Bir hayli zaman sonra nasılsa cigara ile kahve gelmiş olduğundan biçare adamcağız bunlara atılarak sarıldı, sabah keyfini yerine getirdi. Kahvenin her zaman alışkın olduğu üzere kavrulmuş olmayıp, yüzde altmışı nohut karışık çarşı kahvesi olması, keyfinin gereği gibi yerine gelmesine engel idiyse de artık bu kadar ince eleyip sık dokunacak yerde bulunmadığını düşünerek belanın böylesine katlanmak zorunda kaldı.
Efendi cigarasını içerken kız birtakım abuk sabuk sualler ortaya sürüyordu; bunların bazılarına yalnız “evet” yahut “hayır” yerinde bir baş sallayışla cevap vererek zihni, içinde bulunduğu hâli düşünüyor, gözleri de kızı süzüyordu.
***
Bu kız eğer o kadar zayıf olmasa, değirmi çehreli denebilir; saçları, kaşları kumral; gözleri koyu ela; kirpikleri bayağı uzun ve gözlerinin güzelliğini artıracak derecelerde kaşlarla uygun; burnu pek güzel ölçüde; hele ağzı, çenesi pek minimini; orta boylu; eli ayağı da küçük ve güzel bir şey olup, umumi heyetine “bir güzel kız” denilebilir ve hele gülümsediği zaman güzelliğinin arttığı teslim olunursa da içinde bulunduğu hâl kendisini o kadar soldurmuş, yıpratmış idi ki bu güzelliği bulabilmek için insanın pek çok ince görüşlü olması lazım gelirdi.
Kadınlar, kızlar çok zaman güle benzetilirler.
Eğer bu kız da bir gül ise öyle bir güldür ki gonca hâline gelir gelmez güzel kokusunu koklamaya saldıran birçok adamın ellerine düşmüş; bunlar koklaya koklaya vakitsiz soldurmuş ve yıpratmış olmaktan başka, onu koklayan burunların en zayıf ve tehlikesizinin nezleden ibaret birçok hastalıkla kirlenmiş olduğu da gülün üstüne bıraktıkları türlü kirlilik izlerinden anlaşılmakta idi.
Haydi bakalım; midede kuvvet varsa şu hâliyle beraber bir süprüntülüğe düşmüş olan bu gülü elinize alınız da koklayınız!
Kalyopi’nin vücudunda emmekten, ısırmaktan, sıkmaktan, çimdiklemekten olmuş çürükleri uzun uzadıya anlatmaya imkân yoktur; fakat cigarasını, kahvesini içtiği müddet içinde Ahmet Efendi bu hâllere o kadar dikkat etmişti ki kendisi ressam olsa da kızı resmetmesi lazım gelse, bir daha görmediği hâlde, ezber resmedebilirdi.
Nihayet, aralarında şu konuşma baş gösterdi.

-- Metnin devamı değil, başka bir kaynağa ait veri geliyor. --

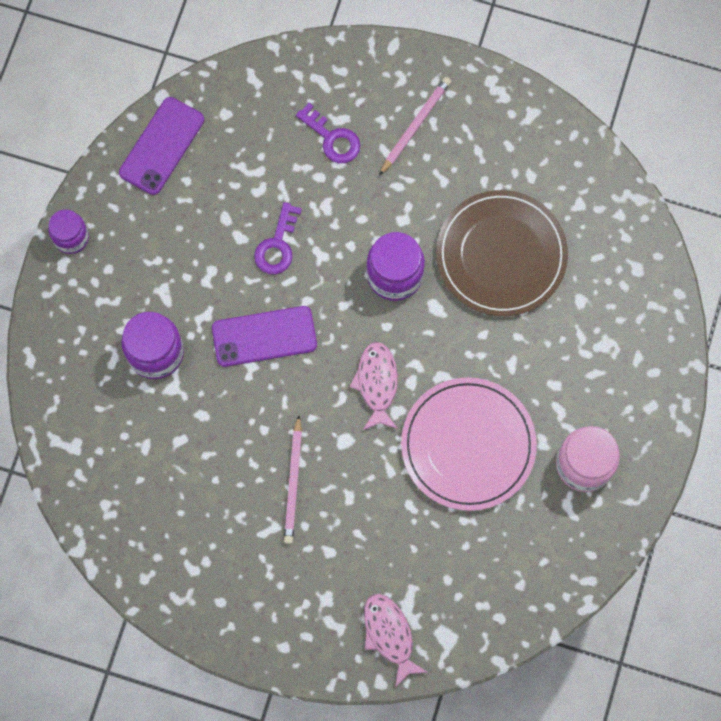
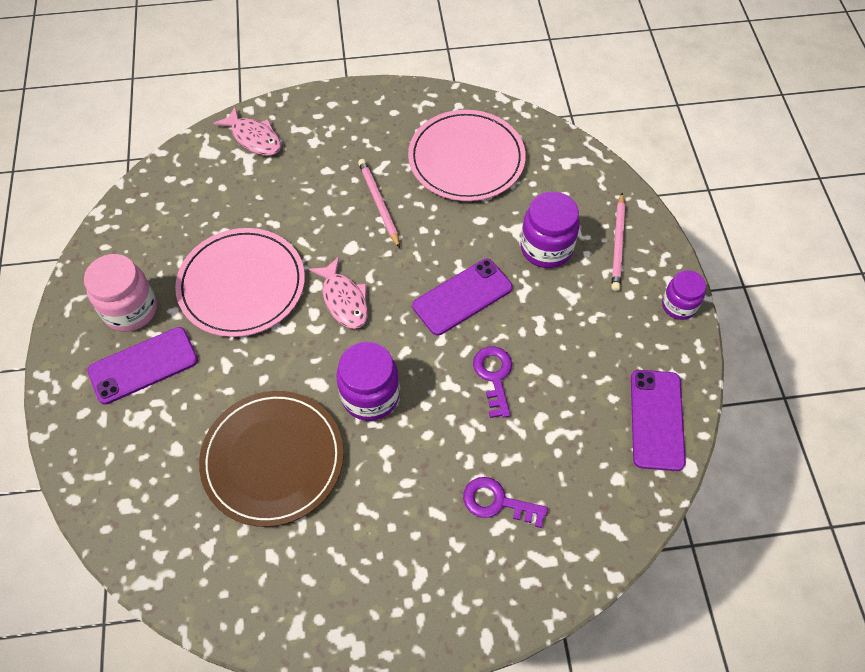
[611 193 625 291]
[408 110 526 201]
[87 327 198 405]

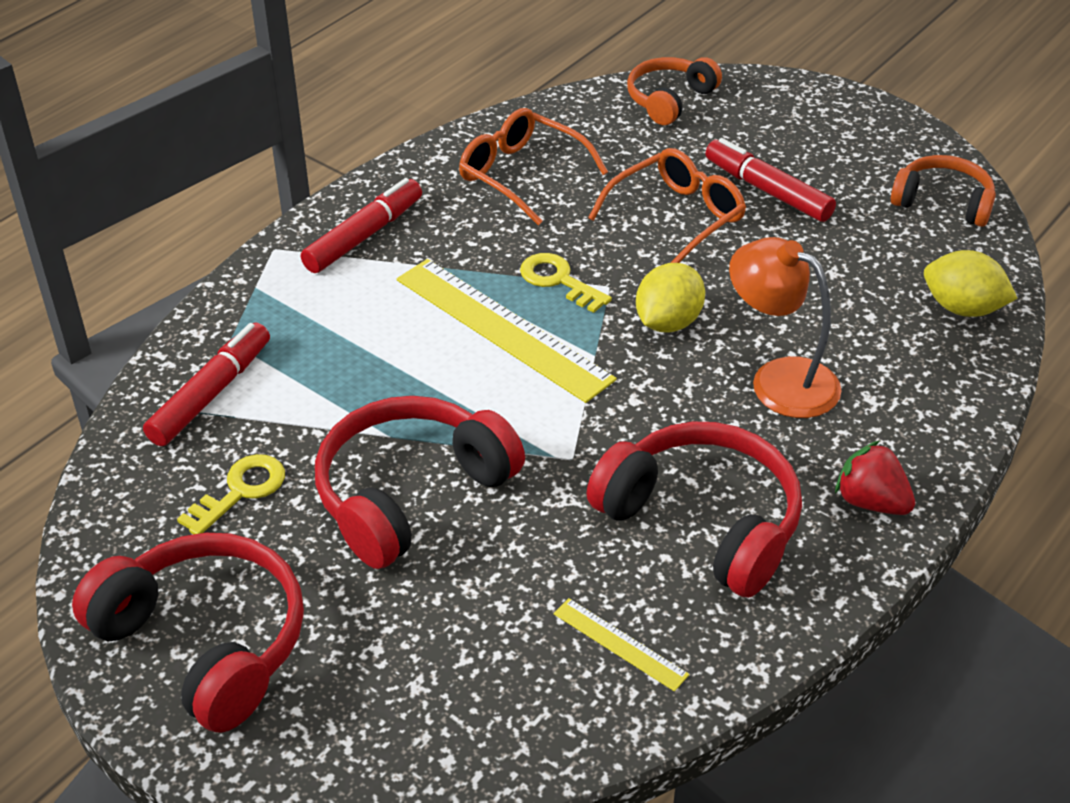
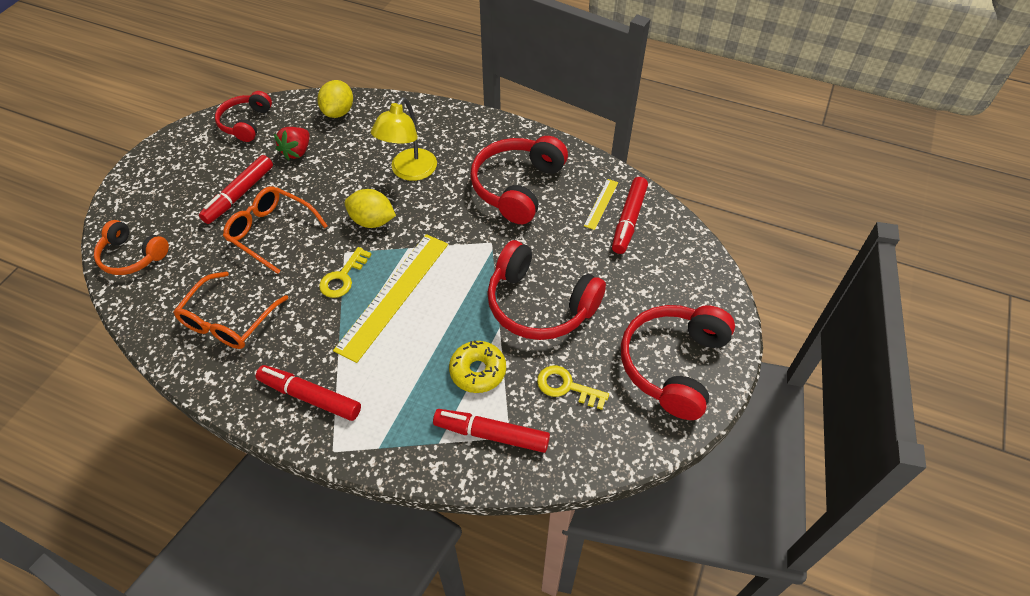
[215 91 272 142]
[371 97 437 181]
[274 127 310 161]
[612 177 648 254]
[449 341 506 393]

Ahmet Efendi dedi ki:
“Bizim arkadaş uyandı mı?”
“Hayır efendim; daha uykudadır.”
“Nerden biliyorsun?”
“Şimdi karısı ile birlikteydim.”
“Karısı kendi yanında değil mi idi? O da bu gece benim gibi yalnız mı yattı?”
“Hayır efendim; birlikte yattılar; fakat karısı hamama gidecek de…”
“Hamama mı gidecek? Acayip! Sabahleyin, bu kadar erkenden hamama gitmek!”
“Erken değil, efendim; saat üç oluyor.”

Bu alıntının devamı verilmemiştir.